Power generated by a wind turbine largely depends on wind speed. In a wind farm in which the turbines experience the same wind speeds but different shapes, such as turbulence, to the wind profile, a turbine will produce different amounts of power. Two researchers say that this variable power can be predicted by looking at atmospheric stability.
Those two researchers are Sonia Wharton of Lawrence Livermore National Laboratory and Julie Lundquist of the University of Colorado at Boulder. Wharton and Lundquist examined turbine-generated power data, segregated by atmospheric stability, to figure out the power performance at a West Coast wind farm. They found that power generated at a set wind speed is higher under stable conditions and lower under strongly unsteady conditions at that location. The average wind power output difference is as high as 15 percent less wind power generation when the atmosphere is unstable.
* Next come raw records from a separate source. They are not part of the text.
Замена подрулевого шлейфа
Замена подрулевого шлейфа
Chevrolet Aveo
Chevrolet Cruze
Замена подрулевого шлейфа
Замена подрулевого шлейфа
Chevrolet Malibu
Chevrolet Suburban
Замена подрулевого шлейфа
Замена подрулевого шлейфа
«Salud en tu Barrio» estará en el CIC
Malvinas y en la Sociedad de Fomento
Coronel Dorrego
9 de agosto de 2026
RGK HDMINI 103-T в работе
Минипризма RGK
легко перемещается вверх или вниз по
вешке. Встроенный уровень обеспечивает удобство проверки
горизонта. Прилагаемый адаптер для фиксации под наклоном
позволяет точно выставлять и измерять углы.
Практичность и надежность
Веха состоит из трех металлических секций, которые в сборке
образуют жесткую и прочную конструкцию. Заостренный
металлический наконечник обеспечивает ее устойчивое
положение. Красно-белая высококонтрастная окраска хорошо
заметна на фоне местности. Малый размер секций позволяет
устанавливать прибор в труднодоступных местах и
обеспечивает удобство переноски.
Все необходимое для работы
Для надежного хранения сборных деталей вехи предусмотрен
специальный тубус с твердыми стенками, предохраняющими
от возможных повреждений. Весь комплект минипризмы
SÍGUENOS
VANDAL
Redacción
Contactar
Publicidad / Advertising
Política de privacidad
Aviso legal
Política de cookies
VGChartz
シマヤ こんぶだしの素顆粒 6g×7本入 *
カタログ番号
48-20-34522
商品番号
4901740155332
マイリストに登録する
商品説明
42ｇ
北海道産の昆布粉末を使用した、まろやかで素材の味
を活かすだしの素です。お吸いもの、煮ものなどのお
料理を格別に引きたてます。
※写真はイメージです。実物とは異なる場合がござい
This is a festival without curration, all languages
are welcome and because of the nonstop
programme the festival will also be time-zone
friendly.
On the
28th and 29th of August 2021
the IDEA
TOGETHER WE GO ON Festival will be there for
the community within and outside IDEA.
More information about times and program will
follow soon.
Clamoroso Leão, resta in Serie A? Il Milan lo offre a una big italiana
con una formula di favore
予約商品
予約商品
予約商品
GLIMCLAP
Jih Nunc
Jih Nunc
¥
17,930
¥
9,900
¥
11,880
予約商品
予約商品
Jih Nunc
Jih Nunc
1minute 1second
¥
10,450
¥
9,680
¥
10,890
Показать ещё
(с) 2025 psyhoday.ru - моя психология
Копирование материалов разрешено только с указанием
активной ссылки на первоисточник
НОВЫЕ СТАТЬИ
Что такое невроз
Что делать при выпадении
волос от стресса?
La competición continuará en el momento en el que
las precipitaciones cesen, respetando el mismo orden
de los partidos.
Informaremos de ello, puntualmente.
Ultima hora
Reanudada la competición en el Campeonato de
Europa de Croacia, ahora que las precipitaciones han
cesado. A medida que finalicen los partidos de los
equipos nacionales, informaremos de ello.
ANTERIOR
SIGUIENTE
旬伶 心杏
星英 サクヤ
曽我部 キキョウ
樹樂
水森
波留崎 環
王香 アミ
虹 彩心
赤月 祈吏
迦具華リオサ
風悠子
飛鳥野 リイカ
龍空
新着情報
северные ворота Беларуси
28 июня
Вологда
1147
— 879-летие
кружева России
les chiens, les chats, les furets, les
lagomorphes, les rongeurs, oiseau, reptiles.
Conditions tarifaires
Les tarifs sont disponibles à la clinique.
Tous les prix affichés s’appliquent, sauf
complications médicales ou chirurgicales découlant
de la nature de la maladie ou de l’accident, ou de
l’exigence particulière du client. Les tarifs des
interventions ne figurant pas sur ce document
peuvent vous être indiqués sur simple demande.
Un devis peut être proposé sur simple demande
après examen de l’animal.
While turbulence is a relatively well-known term in assessing turbine efficiency, wind shear - which is a difference in wind speed and direction over a relatively short distance in the atmosphere - also plays an important role when assessing how much power a turbine generates over certain time scales.
Though earlier research looked at atmospheric stability effects on power output, few studies have analyzed power output from modern turbines with hub heights of more than 60 meters. In the new research, Wharton and Lundquist gathered a year of power data from upwind modern turbines (80 meters high) at a multi-megawatt wind farm on the West Coast. They considered turbine power information as well as meteorological data from an 80-meter tall tower and a Sonic Detection and Ranging (SODAR), which provided wind profiles up to 200 meters above the surface, to look at turbulence and wind shear. Looking at upwind turbines removed any influence that turbine wakes may have on power performance.
They found that wind speed and power production varied by season as well as from night to day. Wind speeds were higher at night (more power) than during the day (less power) and higher during the warm season (more power) than in the cool season (less power). For example, average power production was 43 percent of maximum generation capacity on summer days and peaked at 67 percent on summer nights.